Almost a decade ago, on February 23, 1987, astronomers noticed that a star 167,000 light-years from Earth in the Large Magellanic Cloud had blown apart. This blazing act of self-destruction released an amount of energy equivalent to that of 100 suns over their lifetime. Ever since, scientists have watched the fading aftermath of supernova 1987A--and the second act of the show is now beginning: An immense shockwave from the explosion is smashing into a mysterious ring of gas that surrounds the dead star, causing it to light up once again.
Supernova 1987A was the brightest stellar cataclysm seen since Johannes Kepler recorded his observations of a supernova in the year 1604. At its brightest, Supernova 1987A glowed as intensely as the stars in the Big Dipper constellation. And it is the first supernova observed clearly over a long period with modern instruments. "This is the first time we have been able to observe these events in the span of a human lifetime," says Ann Kinney of the Space Telescope Science Institute, which manages the orbiting Hubble Space Telescope for the National Aeronautics and Space Administration.
Indeed, observing the supernova is like watching a nuclear bomb detonate in extreme slow motion. Because of its vast scale, events that would take a fraction of a second in an explosion on Earth are played out over decades in space. The most recent Hubble observations show that the physical shockwave from the giant blast is just now reaching the innermost of three mysterious gas rings circling the dead star at a distance of two-thirds of a light year.
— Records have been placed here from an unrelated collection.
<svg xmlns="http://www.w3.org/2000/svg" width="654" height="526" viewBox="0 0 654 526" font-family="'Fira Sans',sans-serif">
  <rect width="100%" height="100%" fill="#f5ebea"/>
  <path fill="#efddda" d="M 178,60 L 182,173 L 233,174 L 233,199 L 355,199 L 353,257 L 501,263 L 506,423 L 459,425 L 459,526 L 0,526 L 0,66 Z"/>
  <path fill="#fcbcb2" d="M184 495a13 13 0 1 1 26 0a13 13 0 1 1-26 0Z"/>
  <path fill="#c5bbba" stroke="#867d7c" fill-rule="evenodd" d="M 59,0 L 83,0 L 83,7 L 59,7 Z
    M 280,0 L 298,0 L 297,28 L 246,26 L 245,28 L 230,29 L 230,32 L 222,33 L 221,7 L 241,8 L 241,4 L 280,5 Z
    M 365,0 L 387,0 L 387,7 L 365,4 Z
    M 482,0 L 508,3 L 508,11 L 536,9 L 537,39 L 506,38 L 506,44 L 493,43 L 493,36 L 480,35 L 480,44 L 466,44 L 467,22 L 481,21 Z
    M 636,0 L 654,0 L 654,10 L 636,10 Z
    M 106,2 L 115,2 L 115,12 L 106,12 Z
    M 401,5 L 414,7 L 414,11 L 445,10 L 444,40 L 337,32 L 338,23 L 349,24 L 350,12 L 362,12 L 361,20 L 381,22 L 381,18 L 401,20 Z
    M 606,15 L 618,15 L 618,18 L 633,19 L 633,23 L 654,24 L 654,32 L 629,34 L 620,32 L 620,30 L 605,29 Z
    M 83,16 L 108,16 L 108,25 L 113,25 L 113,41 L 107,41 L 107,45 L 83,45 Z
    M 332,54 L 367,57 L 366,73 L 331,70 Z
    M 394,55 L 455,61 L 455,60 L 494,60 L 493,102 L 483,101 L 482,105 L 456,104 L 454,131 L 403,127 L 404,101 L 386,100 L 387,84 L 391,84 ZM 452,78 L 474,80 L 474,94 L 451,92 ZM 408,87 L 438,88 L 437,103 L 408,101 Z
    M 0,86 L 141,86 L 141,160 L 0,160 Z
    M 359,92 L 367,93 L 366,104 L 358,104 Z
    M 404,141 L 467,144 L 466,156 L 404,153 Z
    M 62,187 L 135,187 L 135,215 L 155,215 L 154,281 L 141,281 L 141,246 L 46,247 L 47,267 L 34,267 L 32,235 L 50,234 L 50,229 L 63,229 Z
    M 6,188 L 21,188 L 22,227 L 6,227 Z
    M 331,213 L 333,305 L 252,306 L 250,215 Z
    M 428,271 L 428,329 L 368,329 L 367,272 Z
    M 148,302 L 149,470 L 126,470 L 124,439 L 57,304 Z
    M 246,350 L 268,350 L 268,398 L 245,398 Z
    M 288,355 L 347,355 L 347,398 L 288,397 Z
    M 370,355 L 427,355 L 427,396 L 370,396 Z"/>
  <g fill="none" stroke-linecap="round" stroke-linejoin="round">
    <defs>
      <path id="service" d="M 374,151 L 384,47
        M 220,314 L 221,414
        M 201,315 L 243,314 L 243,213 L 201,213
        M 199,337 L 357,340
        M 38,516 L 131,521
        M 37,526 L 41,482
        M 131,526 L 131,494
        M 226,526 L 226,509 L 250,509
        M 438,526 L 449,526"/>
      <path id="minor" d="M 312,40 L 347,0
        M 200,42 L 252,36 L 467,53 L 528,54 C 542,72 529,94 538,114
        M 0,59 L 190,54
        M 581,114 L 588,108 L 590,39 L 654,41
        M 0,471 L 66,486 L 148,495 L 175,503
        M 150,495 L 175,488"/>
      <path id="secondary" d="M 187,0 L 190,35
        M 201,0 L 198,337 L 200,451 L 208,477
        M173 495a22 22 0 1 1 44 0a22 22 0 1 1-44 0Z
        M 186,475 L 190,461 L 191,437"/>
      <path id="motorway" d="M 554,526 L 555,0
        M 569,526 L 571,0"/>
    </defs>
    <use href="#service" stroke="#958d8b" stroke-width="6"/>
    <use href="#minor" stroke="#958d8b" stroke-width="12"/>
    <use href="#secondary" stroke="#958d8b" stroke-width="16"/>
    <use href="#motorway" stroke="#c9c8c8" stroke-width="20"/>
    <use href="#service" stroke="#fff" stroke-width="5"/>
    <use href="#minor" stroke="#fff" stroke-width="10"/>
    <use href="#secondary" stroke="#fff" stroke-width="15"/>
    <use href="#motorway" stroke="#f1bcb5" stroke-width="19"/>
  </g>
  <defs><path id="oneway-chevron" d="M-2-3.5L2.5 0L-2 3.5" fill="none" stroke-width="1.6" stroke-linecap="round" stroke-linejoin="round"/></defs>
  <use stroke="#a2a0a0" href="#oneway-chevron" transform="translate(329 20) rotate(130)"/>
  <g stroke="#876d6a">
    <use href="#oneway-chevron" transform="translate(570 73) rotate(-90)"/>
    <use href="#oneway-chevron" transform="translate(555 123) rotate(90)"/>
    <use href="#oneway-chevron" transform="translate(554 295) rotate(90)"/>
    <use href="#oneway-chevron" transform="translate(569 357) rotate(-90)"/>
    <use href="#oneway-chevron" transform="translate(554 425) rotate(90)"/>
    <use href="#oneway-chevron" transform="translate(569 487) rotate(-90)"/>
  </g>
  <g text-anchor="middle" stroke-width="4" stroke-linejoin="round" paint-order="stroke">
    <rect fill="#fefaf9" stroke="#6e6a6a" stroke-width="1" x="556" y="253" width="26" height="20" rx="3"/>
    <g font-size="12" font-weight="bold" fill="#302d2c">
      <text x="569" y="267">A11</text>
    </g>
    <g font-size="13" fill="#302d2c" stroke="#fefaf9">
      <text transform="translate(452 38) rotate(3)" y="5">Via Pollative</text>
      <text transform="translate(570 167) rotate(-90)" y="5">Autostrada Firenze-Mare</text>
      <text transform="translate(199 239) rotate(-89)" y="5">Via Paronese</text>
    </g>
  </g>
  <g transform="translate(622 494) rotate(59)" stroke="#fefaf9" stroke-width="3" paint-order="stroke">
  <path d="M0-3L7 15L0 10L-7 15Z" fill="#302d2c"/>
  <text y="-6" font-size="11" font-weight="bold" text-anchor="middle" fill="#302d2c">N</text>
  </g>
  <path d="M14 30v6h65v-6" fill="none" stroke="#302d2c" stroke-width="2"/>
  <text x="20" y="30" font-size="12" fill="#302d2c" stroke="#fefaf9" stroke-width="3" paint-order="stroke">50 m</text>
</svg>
Jolted by the 40-million mile per hour sledgehammer blow, one knot of gas--100 billion miles in diameter in a piece of the ring--has already begun to glow brightly, as its temperature surges from a few thousand degrees to a million degrees Fahrenheit. Astronomers predict it's only a matter of years before the complete ring becomes ablaze with light as it absorbs the full force of the impact. "Ten years from now, the entire ring will be hundreds of times brighter than today," says Robert Kirshner of the Harvard-Smithsonian Center for Astrophysics, which made the recent images of the supernova ring.
Astronomers do not think that this inner ring is simply debris from the explosion. Rather, they believe that it likely formed about 20,000 years before the star exploded. But it only became visible when it was heated by the burst of x-ray and light energy from the explosion; since then, it has been slowly fading as the gas cools. "This material used to be part of the star--its not shrapnel, its surface stuff that puffed off before the star exploded," says Kirshner.
Image: HUBBLE SPACE TELESCOPE
The outer two rings are even more puzzling. Hubble images recorded in 1994 revealed that the exploding star had assumed a shape resembling two wine glasses placed base to base. The supernova is located where the stems of the two glasses would intersect. The inner ring of gas is dispersed around the edges of the bases. Then, there are two more, fainter. rings of gas that would be on the edges of the flutes of the glasses.
Because the outer rings appear to be mirror images, astronomers speculate that they were "painted" on the expanding envelope of gas by twin jets of high-energy. A rapidly rotating but unseen companion star--one that collapsed as a neutron star or black hole at the time of the supernova--could have produced these jets. Material falling from the exploded star onto the compact companion would have been heated and blasted back into space in two narrow jets, along with a beam of radiation.